Pengobatan uveitis bertujuan mengendalikan peradangan intraocular dan
normalisasi tekanan intraokular. Secara umum, pengobatan dimulai dengan
kontrol peradangan mata, yang itu sendiri dapat menormalkan IOP. Terapi medis
dan bedah mungkin diperlukan ketika TIO tidak menanggapi anti-inflamasi terapi.
Sejumlah faktor mempengaruhi manajemen peningkatan TIO pada uveitis
termasuk mekanisme anatomi peningkatan TIO, tingkat kerusakan saraf optik,
respons terhadap steroid dan seterusnya. Pasien dapat dirawat di bangsal mata
RSUP Dr M Djamil Padang untuk meredakan proses infeksi yang berlangsung,
namun tujuan utama rawat inap pasien adalah persiapan operasi.
Pada pasien, diberika obat untuk meredakan gejalanya dan untuk persiapan
opersi. Pasien mendapatkan timol eye drop yang merupakan obat golongan beta
bloker non selective. Obat ini bekerja dengan cara mengurangi produksi aqueous
humor tanpa mengubah ukuran pupil. B-blocker non-selektif, seperti timolol ini,
tetap menjadi terapi lini pertama pada pasien yang tidak memiliki kontraindikasi
sistemik. Penggunaan obat ini kontraindikasi pada pasien dengan gangguan
asthma, gangguan irama jantung dan reaksi hipersensitivitas. Timolol dapat
diberikan 2 kali sehari, biasanya setiap 12 jam.
Pada pasien ini perlu dilakukan persiapan operasi dengan memberikan obat
anti inflmasi. Obat anti inflmasi, selain untuk persiapan juga untuk mencegah
terjadinya konsekuensi yang tidak dapat diubah uveitis, seperti sinechia anterior
posterior dan perifer, membran pupillary atau kerusakan trabecular meshwork.

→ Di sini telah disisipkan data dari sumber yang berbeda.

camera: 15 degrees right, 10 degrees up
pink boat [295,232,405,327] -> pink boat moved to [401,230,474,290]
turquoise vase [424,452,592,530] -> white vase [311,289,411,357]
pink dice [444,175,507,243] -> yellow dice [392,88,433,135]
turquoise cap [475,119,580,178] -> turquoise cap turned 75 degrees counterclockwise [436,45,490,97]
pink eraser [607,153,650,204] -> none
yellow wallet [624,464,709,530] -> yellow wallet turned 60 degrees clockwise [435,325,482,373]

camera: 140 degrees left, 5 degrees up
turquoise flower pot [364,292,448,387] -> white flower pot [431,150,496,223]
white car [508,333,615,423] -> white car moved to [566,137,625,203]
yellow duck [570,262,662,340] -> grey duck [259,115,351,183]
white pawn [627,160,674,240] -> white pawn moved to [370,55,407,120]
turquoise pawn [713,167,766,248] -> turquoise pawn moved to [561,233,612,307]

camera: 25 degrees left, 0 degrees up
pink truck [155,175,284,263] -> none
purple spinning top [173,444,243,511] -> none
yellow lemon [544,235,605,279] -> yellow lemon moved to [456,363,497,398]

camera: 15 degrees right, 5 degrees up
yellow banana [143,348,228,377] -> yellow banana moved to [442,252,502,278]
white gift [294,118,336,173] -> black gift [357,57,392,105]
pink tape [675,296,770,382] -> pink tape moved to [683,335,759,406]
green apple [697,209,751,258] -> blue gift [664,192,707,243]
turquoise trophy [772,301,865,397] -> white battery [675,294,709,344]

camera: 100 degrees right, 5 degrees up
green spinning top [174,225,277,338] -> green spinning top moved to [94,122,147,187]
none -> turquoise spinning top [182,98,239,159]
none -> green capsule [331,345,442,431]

Obat anti inflamasi yang dapat diberikan bisa dari golongan steroid dan NSAIDs
ataupun kombinasinya keduanya.
Pasien ini mendapat satu jenis obat anti inflmasi steroid. Hal ini dilakukan
sebagai salah satu tindakan medikamentosa dalam mempersiapan keadaan mata
setenang mungkin sebelum operasi. Menurut penelitian, seminggu sebelum
dilakukan operasi, pasien bisa diberikan prednisolon 40 mg sekali sehari dan
prednisolone topical 1% setiap jam untuk mencegah perburukan dari uveitis.
Namun, pasien ini disertai dengan glaucoama sehingga penggunaan steroid
sebaiknya seminimal mungkin yang masih memberikan efek anti peradangan.
Steroid telah diketahui dapat meneybabkan peningkatan tekanan intraocular,
sehingga evaluasi tekanan intraocular pasien tetap perlu dipantau. Hal ini penting,
selain untuk evaluasi terapi juga untuk mengetahui apakah tekanan intraocular
yang meninggi disebabkan karena obat tersebut atau karena penyakit dasar.
Sebagai kombinasi steroid untuk memaksimalkan efek anti inflamasinya,
pada pasien ini diberikan NSAIDs berupa natrium diklofenak tetes mata. Selain
untuk meredakan inflmasi, obatini dapat meredakan gejala nyeri yang dialami
pasien. Obat ini juga memiliki efek samping berupa gangguan hemostasis.
Untuk mempercepat penurunan tekanan tekanan bola mata, pasien juga
diberikan azetazolamide, suatu inhibitor carbonia anhydrase. Obat ini cukup bagus
untuk menurunkan tekanan bola mata dengan cepat. Aspar K diberikan untuk
nutrisi dan mencegah kelelahan. Obat sebenarnya digunakan untuk mencegah
kehilangan kalium yang banyak yang disebabkan oleh penggunaan azetazolamide.